CARTA DE ROMA
Roma, 10 de mayo de 1884
Muy queridos hijos en Jesucristo:
Cerca o lejos, yo pienso siempre en vosotros. Uno solo es mi deseo: que seáis felices en el tiempo y en la eternidad. Este pensamiento y deseo me han impulsado a escribiros esta carta. Siento, queridos míos, el peso de estar lejos de vosotros, y el no veros ni oíros me causa una pena que no podéis imaginar. Por eso, habría deseado escribiros estas líneas hace ya una semana, pero las continuas ocupaciones me lo impidieron. Con todo, aunque falten pocos días para mi regreso, quiero anticipar mi llegada al menos por carta, ya que no puedo hacerlo en persona. Son palabras de quien os ama tiernamente en Jesucristo y tiene el deber de hablaros con la libertad de un padre. Me lo permitís, ¿no? Y me vais a prestar atención y poner en práctica lo que os voy a decir.
He dicho que sois el único y continuo pensamiento de mi mente. Pues bien, una de las noches pasadas, me había retirado a mi habitación y, mientras me disponía a entregarme al descanso, comencé a rezar las oraciones que me enseñó mi buena madre. En aquel momento, no sé bien si víctima del sueno o fuera de mí por alguna distracción, me pareció que se presentaban delante de mí dos antiguos alumnos del oratorio.

◇ ◇ ◇ ◇ ◇ ◇ ◇

Lista de tareas →
**1.** Transcribe de la carta el fragmento que va desde "He dicho que" hasta "alumnos del oratorio.", ambos incluidos.
**2.** Según la carta, ¿qué impidió escribir estas líneas una semana antes?

◇ ◇ ◇ ◇ ◇ ◇ ◇

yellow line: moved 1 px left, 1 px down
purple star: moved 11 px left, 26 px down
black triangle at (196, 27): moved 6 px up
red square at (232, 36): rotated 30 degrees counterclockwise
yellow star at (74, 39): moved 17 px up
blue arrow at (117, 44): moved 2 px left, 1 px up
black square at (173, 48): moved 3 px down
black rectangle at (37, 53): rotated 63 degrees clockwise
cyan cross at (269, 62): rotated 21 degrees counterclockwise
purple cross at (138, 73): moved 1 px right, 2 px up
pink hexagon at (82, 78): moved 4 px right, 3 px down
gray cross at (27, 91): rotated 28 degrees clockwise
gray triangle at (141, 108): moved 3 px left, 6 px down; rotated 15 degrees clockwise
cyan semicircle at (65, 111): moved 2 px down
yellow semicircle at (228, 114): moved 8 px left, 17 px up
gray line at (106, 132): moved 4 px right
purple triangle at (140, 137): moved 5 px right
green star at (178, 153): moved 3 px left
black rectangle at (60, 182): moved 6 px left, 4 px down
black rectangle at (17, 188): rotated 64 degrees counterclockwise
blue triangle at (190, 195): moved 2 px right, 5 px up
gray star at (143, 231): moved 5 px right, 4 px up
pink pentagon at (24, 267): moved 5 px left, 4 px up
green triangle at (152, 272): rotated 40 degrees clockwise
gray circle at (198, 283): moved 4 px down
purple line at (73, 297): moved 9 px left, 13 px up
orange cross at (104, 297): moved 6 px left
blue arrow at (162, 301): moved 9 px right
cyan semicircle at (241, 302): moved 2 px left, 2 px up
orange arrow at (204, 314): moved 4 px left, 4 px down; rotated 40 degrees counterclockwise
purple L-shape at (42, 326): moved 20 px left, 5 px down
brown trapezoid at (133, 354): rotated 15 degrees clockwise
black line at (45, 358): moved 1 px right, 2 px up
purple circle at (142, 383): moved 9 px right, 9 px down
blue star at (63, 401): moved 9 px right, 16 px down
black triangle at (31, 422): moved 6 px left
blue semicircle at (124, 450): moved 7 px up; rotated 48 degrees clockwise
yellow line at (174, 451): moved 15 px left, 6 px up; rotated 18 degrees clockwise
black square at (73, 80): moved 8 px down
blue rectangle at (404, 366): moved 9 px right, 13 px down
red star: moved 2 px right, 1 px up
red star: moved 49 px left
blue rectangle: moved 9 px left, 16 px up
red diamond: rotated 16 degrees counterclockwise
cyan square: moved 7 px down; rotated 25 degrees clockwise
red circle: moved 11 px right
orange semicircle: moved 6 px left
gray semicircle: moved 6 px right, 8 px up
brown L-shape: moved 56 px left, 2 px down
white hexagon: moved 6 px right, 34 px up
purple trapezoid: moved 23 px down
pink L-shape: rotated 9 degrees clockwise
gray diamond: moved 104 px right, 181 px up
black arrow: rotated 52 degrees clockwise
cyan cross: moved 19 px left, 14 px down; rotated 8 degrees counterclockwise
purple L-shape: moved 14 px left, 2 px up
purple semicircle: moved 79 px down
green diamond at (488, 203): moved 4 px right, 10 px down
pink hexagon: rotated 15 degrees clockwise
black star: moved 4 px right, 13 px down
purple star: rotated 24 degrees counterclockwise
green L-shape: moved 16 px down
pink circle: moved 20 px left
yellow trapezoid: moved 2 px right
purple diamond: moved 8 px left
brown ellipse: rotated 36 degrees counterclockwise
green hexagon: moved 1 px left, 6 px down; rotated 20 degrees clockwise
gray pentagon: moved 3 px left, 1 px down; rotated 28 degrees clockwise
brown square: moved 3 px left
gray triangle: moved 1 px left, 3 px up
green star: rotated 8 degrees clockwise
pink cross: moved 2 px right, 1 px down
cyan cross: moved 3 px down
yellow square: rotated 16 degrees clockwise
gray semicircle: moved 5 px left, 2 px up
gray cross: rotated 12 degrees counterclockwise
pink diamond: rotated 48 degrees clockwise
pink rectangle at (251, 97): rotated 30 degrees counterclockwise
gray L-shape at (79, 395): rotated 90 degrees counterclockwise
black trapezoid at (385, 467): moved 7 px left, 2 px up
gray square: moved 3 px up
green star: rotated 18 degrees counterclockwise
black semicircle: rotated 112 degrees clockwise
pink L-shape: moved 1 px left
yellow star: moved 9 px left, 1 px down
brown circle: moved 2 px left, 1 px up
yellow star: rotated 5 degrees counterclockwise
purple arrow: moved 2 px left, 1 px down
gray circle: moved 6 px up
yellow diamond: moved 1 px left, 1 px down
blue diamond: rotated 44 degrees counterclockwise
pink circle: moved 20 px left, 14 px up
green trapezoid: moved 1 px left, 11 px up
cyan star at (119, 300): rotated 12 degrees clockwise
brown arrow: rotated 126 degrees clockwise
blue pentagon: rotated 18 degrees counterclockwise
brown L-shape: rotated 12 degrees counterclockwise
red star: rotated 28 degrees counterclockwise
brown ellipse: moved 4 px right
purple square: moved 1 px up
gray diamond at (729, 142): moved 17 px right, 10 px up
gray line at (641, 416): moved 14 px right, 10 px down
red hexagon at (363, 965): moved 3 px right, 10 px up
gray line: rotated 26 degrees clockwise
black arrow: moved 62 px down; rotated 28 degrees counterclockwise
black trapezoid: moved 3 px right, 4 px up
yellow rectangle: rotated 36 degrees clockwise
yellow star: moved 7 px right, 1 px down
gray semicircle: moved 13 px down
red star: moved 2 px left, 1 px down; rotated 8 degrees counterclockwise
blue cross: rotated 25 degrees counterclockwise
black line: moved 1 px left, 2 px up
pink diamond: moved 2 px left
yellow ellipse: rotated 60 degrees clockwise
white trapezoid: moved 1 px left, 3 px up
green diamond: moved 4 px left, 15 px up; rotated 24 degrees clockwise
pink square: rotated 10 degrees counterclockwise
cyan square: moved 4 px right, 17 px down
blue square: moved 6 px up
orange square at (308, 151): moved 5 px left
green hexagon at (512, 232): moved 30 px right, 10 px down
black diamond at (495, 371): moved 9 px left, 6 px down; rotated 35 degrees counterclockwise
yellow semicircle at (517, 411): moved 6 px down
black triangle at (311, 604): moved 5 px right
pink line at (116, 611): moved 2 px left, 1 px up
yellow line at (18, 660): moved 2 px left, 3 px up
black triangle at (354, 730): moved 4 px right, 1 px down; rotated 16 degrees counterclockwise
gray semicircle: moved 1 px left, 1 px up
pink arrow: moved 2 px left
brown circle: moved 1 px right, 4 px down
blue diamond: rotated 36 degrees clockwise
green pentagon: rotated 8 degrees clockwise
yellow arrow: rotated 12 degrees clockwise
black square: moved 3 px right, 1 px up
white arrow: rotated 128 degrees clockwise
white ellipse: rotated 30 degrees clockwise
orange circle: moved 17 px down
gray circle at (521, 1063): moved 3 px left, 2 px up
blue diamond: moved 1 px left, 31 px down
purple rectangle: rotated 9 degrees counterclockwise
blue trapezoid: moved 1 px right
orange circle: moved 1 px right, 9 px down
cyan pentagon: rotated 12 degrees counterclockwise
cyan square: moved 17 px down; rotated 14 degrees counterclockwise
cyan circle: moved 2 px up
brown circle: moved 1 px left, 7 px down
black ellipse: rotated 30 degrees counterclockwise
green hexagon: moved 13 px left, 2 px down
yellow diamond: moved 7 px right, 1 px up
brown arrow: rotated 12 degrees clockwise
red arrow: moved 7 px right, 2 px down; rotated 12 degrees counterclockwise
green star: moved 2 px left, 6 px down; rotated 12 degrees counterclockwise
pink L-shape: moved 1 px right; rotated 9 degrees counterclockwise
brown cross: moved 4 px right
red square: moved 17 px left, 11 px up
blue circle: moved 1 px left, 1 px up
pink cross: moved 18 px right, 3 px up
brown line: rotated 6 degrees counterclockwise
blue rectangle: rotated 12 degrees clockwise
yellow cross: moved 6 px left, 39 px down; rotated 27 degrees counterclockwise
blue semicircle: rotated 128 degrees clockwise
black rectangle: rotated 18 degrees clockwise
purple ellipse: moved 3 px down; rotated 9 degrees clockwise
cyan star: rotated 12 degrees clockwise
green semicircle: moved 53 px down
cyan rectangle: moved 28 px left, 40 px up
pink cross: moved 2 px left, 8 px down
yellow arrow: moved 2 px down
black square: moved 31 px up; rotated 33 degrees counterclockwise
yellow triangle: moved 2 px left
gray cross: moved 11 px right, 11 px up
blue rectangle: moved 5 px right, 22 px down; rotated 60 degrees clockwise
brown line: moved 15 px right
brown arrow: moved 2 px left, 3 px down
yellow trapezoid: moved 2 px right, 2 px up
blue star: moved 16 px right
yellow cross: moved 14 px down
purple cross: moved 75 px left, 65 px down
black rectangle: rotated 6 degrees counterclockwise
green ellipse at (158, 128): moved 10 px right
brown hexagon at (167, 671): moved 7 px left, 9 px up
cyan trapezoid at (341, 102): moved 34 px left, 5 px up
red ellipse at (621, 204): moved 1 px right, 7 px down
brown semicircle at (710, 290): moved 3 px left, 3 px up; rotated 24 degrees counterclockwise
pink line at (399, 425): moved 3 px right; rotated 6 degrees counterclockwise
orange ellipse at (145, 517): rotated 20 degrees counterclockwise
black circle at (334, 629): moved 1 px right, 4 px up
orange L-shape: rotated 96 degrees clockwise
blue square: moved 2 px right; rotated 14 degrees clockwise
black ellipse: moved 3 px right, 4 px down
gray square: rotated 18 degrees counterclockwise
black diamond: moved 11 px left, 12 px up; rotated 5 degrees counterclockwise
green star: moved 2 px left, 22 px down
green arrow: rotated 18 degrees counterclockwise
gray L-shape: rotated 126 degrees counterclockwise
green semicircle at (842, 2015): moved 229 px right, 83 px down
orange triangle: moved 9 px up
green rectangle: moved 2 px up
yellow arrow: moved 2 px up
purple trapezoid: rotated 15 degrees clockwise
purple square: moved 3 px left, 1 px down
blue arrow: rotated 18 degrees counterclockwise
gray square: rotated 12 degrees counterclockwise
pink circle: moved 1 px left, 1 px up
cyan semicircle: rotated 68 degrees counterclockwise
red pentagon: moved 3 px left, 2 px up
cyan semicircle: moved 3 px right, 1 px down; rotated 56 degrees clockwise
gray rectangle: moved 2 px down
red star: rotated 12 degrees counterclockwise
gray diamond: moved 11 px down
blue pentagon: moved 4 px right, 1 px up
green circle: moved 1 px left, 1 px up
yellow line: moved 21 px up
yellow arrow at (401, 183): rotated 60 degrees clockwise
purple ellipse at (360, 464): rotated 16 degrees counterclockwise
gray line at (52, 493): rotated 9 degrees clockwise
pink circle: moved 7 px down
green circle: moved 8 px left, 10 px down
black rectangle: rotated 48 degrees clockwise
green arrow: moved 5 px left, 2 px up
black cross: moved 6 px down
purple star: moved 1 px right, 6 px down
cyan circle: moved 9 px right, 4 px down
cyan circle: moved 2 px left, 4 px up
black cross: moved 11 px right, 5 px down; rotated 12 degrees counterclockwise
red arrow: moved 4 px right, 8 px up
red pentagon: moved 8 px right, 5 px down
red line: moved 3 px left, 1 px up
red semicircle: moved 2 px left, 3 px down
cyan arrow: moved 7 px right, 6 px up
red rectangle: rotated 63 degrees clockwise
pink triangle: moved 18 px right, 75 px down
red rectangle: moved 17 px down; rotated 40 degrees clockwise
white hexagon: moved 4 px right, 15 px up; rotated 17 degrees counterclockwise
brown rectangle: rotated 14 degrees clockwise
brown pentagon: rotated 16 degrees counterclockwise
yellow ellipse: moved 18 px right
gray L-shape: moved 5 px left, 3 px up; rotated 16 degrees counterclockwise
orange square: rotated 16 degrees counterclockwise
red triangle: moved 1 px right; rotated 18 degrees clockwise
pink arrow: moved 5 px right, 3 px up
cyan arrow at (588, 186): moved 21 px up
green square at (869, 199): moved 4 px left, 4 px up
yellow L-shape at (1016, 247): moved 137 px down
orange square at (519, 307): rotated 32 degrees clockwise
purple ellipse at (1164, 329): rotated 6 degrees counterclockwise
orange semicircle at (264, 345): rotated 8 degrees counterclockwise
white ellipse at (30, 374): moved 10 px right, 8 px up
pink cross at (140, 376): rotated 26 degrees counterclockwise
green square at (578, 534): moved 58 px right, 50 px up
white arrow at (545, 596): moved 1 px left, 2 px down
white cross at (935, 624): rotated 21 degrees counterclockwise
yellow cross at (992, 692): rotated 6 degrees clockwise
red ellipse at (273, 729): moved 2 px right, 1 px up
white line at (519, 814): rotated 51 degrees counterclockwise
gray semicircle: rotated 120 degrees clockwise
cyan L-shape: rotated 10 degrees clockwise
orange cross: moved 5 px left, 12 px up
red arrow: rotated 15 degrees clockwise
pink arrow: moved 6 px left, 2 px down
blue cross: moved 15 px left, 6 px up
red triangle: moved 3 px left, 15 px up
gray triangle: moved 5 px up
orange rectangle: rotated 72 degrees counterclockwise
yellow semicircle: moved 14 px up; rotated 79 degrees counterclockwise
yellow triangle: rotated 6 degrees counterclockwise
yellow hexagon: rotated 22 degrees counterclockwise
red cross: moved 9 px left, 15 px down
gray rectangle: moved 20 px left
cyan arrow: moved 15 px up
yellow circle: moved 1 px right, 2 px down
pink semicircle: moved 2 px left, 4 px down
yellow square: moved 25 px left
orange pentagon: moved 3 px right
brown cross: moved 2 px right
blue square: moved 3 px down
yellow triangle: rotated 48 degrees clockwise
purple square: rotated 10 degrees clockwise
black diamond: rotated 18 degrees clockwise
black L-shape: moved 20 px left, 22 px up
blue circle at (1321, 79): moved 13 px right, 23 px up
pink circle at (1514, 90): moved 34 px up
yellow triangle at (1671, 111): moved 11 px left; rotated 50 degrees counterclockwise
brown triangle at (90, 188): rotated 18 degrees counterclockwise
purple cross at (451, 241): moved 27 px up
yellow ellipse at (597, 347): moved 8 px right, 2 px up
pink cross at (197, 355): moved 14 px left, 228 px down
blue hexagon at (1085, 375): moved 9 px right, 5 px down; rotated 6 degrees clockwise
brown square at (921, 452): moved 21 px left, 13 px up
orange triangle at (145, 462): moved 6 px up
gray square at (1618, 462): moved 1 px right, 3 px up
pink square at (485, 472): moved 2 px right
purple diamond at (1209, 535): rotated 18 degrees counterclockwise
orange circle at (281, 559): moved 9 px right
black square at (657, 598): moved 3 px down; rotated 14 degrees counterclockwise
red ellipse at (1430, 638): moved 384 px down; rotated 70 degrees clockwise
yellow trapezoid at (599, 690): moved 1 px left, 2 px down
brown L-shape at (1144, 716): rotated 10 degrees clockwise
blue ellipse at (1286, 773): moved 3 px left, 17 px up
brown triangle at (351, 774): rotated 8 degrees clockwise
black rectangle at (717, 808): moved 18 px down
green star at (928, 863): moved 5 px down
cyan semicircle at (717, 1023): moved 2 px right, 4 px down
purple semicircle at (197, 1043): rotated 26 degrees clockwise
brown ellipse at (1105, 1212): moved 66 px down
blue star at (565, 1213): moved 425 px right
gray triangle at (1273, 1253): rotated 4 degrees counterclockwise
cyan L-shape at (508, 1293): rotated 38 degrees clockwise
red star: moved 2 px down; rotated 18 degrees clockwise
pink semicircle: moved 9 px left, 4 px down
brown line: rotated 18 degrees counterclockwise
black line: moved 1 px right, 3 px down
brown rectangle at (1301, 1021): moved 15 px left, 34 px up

◇ ◇ ◇ ◇ ◇ ◇ ◇

Resultados en orden →
**1.**
He dicho que sois el único y continuo pensamiento de mi mente. Pues bien, una de las noches pasadas, me había retirado a mi habitación y, mientras me disponía a entregarme al descanso, comencé a rezar las oraciones que me enseñó mi buena madre. En aquel momento, no sé bien si víctima del sueno o fuera de mí por alguna distracción, me pareció que se presentaban delante de mí dos antiguos alumnos del oratorio.

**2.** Las continuas ocupaciones.